(DATA TO PROCESS)

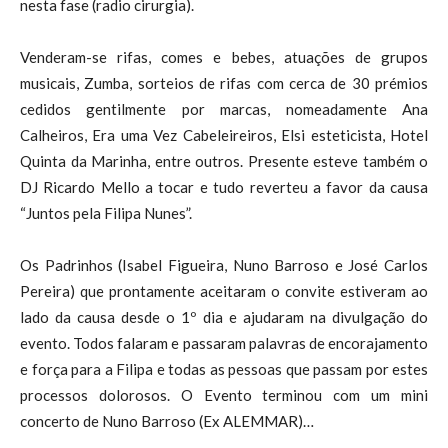
nesta fase (radio cirurgia).
Venderam-se rifas, comes e bebes, atuações de grupos
musicais, Zumba, sorteios de rifas com cerca de 30 prémios
cedidos gentilmente por marcas, nomeadamente Ana
Calheiros, Era uma Vez Cabeleireiros, Elsi esteticista, Hotel
Quinta da Marinha, entre outros. Presente esteve também o
DJ Ricardo Mello a tocar e tudo reverteu a favor da causa
“Juntos pela Filipa Nunes”.
Os Padrinhos (Isabel Figueira, Nuno Barroso e José Carlos
Pereira) que prontamente aceitaram o convite estiveram ao
lado da causa desde o 1º dia e ajudaram na divulgação do
evento. Todos falaram e passaram palavras de encorajamento
e força para a Filipa e todas as pessoas que passam por estes
processos dolorosos. O Evento terminou com um mini
concerto de Nuno Barroso (Ex ALEMMAR)…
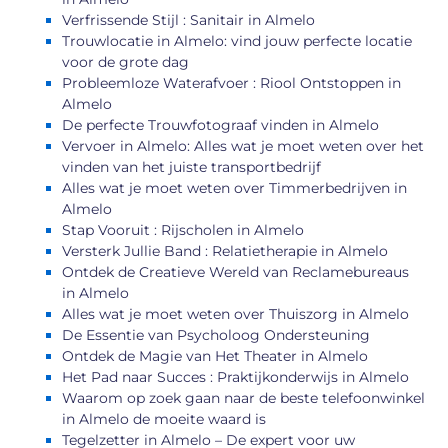
Verfrissende Stijl : Sanitair in Almelo
Trouwlocatie in Almelo: vind jouw perfecte locatie
voor de grote dag
Probleemloze Waterafvoer : Riool Ontstoppen in
Almelo
De perfecte Trouwfotograaf vinden in Almelo
Vervoer in Almelo: Alles wat je moet weten over het
vinden van het juiste transportbedrijf
Alles wat je moet weten over Timmerbedrijven in
Almelo
Stap Vooruit : Rijscholen in Almelo
Versterk Jullie Band : Relatietherapie in Almelo
Ontdek de Creatieve Wereld van Reclamebureaus
in Almelo
Alles wat je moet weten over Thuiszorg in Almelo
De Essentie van Psycholoog Ondersteuning
Ontdek de Magie van Het Theater in Almelo
Het Pad naar Succes : Praktijkonderwijs in Almelo
Waarom op zoek gaan naar de beste telefoonwinkel
in Almelo de moeite waard is
Tegelzetter in Almelo – De expert voor uw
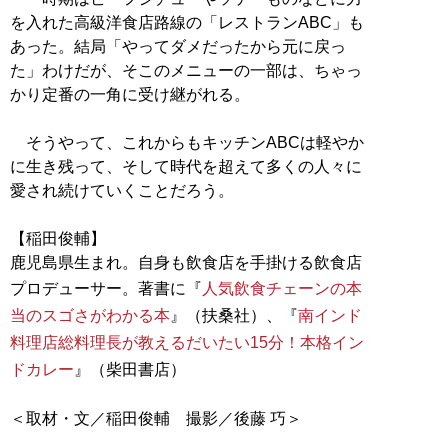
を入れた高級洋食店路線の「レストランABC」も
あった。結局「やってダメだったから元に戻っ
た」わけだが、そこのメニューの一部は、ちゃっ
かり定番の一角に受け継がれる。
そうやって、これからもキッチンABCは軽やか
に生き残って、そして時代を超えて多くの人々に
愛され続けていくことだろう。
【稲田俊輔】
鹿児島県生まれ。自身も飲食店を手掛ける飲食店
プロデューサー。著書に『
人気飲食チェーンの本
当のスゴさがわかる本
』（扶桑社）、『
南インド
料理店総料理長が教えるだいたい15分！本格イン
ドカレー
』（柴田書店）
＜取材・文／稲田俊輔 撮影／後藤 巧＞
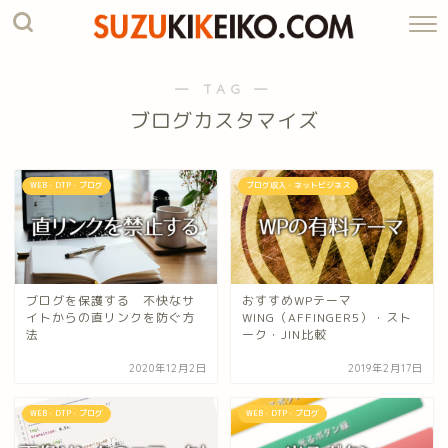
― TAG ―
ブログカスタマイズ
WEB・DTP・ブログ
ブログ収入・ネットビジネス
ブログを保護する 不快なサ
おすすめWPテーマ
イトからの直リンクを防ぐ方
WING（AFFINGER5）・スト
法
ーク・JIN比較
2020年12月2日
2019年2月17日
WEB・DTP・ブログ
WEB・DTP・ブログ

(End DATA TO PROCESS)

TO-DO ITEM: Since only a number is wanted, report how many lines of the listing include the word "weten".

RESULT OF THE EXERCISE: 3